• _Exercises to complete_:
**1)** List the regions in which, according to the article on Thermo Fisher's acquisition of Biolab, Biolab is the premier commercial channel.
**2)** According to the article on Thermo Fisher's acquisition of Biolab, what were Biolab's annual revenues when the deal was struck?
**3)** Repeat the passage of the article on Thermo Fisher's acquisition of Biolab that lies between "Biolab, which was" and "and Services segment.", inclusive.

• _Exercise text_:

Biolab, which was founded nearly 150 years ago, has what has been described as possessing a "market-leading product portfolio, unparalleled service offering, as well as its customer-focused technical sales capability." The company was sporting annual revenues of $120 million at the time the deal was struck, and the intention is to integrate it into Thermo Fisher's Laboratory Products and Services segment.

"As the premier commercial channel in Australia, New Zealand and the South Pacific, Biolab offers a broad portfolio of products and services to support Thermo Fisher's continued growth in the region," says Marijn E. Dekkers, president and CEO of Thermo Fisher Scientific. "This acquisition significantly strengthens our presence in these markets, and will enable us to better serve customers in both public and private sectors through an expanded range of offerings."

Biolab had been a division of publicly traded Australian firm Alesco Corp., and distributes products in such areas as chromatography, molecular spectroscopy, molecular imaging and proteomic and genomic analysis. Among its other offerings, it also sells diagnostic kits and sample preparation products.

In his research report on life science tools companies that came out shortly before the acquisition was announced, Isaac Ro predicted that a major acquisition by Thermo was "likely in the near term, with possible targets coming in the areas of bioprocess tools, HPLC or diagnostics."

• _Stored data_:
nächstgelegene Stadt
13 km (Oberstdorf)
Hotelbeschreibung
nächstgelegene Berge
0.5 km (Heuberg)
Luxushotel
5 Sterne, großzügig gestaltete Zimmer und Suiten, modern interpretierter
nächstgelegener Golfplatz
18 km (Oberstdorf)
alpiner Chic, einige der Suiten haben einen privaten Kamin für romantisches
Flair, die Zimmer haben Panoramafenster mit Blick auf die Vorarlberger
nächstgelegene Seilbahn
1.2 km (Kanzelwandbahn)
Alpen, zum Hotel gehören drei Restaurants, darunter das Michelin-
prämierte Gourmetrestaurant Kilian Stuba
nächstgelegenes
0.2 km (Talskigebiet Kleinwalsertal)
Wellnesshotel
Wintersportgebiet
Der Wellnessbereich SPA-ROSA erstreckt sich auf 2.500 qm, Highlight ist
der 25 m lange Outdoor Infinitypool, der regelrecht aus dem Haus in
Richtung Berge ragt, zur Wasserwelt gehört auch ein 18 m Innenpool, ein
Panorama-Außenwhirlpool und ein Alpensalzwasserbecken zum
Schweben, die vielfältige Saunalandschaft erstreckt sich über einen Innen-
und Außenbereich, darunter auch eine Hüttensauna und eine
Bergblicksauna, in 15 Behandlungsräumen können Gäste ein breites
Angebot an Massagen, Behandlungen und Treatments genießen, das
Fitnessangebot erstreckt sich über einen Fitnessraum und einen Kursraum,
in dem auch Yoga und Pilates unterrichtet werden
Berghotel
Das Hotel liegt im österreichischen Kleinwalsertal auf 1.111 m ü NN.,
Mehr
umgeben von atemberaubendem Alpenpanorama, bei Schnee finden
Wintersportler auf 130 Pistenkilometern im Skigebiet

--

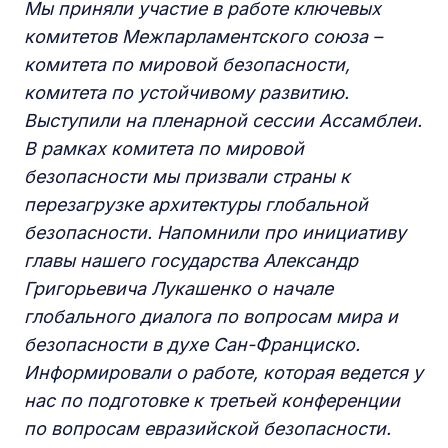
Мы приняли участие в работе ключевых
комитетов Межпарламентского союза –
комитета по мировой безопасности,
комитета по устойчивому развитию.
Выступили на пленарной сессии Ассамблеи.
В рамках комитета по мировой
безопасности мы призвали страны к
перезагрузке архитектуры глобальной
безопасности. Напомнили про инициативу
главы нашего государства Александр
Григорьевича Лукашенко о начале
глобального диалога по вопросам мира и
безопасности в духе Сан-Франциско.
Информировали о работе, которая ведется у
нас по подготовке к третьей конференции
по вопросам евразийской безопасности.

• _Solutions per task_:
**1)** Australia, New Zealand and the South Pacific.

**2)** $120 million.

**3)**
Biolab, which was founded nearly 150 years ago, has what has been described as possessing a "market-leading product portfolio, unparalleled service offering, as well as its customer-focused technical sales capability." The company was sporting annual revenues of $120 million at the time the deal was struck, and the intention is to integrate it into Thermo Fisher's Laboratory Products and Services segment.